DATASET.
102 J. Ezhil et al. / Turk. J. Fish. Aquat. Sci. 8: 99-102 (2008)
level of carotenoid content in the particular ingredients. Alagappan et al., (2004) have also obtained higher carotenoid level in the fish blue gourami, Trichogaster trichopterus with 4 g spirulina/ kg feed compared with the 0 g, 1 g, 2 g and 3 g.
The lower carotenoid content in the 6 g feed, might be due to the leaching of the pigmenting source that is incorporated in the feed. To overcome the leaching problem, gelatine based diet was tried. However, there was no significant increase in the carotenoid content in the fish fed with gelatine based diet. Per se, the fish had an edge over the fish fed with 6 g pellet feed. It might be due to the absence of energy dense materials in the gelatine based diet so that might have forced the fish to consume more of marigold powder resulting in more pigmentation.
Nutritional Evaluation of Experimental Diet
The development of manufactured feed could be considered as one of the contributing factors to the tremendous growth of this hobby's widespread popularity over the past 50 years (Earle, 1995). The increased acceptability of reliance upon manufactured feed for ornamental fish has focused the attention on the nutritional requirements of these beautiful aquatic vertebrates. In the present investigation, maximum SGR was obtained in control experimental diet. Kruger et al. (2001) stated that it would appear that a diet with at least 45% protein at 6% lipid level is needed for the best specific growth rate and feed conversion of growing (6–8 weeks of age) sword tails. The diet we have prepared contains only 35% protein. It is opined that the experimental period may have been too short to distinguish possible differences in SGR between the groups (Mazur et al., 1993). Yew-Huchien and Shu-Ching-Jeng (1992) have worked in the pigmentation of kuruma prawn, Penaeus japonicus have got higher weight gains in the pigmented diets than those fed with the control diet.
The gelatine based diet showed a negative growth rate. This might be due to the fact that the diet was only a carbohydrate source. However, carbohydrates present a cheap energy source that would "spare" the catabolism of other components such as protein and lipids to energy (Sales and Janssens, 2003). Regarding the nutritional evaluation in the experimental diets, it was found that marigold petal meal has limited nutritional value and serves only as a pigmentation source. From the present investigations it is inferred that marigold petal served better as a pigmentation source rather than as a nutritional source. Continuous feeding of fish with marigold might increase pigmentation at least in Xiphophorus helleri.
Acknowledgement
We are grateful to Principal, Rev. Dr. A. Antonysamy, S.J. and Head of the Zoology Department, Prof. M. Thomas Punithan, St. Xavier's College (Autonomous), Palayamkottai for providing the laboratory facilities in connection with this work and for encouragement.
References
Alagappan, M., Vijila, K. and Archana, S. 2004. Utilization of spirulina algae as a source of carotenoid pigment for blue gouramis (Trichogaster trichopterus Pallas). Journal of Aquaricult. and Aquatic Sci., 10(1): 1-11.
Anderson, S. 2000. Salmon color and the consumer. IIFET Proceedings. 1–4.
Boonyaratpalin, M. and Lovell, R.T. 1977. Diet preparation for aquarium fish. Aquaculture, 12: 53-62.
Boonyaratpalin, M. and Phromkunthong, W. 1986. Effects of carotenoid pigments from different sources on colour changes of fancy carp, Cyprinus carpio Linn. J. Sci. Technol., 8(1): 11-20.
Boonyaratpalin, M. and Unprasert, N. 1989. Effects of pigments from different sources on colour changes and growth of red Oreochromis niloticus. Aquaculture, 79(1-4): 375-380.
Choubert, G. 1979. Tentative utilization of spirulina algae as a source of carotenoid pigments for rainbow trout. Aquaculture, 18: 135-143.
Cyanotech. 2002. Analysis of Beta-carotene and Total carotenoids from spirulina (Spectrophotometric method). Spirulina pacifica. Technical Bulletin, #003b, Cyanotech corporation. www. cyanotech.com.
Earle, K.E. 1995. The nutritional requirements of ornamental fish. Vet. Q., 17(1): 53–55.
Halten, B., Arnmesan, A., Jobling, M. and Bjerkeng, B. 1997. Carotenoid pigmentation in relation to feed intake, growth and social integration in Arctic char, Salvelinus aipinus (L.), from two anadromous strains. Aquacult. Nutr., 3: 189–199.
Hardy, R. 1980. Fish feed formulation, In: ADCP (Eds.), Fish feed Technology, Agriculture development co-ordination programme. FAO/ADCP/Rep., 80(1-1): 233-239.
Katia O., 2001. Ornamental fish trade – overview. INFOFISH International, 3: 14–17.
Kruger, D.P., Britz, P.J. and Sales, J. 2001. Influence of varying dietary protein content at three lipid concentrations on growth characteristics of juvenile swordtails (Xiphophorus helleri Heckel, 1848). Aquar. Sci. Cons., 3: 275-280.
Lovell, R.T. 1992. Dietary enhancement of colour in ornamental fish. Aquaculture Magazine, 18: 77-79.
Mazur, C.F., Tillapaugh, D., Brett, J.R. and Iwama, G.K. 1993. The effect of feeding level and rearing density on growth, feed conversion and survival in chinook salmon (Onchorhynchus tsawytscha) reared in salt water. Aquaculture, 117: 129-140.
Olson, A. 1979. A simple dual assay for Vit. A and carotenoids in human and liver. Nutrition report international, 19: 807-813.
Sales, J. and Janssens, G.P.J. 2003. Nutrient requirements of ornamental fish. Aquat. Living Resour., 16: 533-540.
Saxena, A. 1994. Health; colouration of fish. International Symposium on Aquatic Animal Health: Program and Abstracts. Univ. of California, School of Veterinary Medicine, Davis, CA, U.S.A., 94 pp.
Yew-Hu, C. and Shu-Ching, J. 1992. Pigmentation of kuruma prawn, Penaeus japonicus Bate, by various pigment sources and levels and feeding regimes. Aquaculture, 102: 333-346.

WHAT YOU NEED TO DO. All lines from the one that has "Olson, A. 1979." through the end of the material above should be returned exactly; omit the rest.

REPLY.
Olson, A. 1979. A simple dual assay for Vit. A and carotenoids in human and liver. Nutrition report international, 19: 807-813.
Sales, J. and Janssens, G.P.J. 2003. Nutrient requirements of ornamental fish. Aquat. Living Resour., 16: 533-540.
Saxena, A. 1994. Health; colouration of fish. International Symposium on Aquatic Animal Health: Program and Abstracts. Univ. of California, School of Veterinary Medicine, Davis, CA, U.S.A., 94 pp.
Yew-Hu, C. and Shu-Ching, J. 1992. Pigmentation of kuruma prawn, Penaeus japonicus Bate, by various pigment sources and levels and feeding regimes. Aquaculture, 102: 333-346.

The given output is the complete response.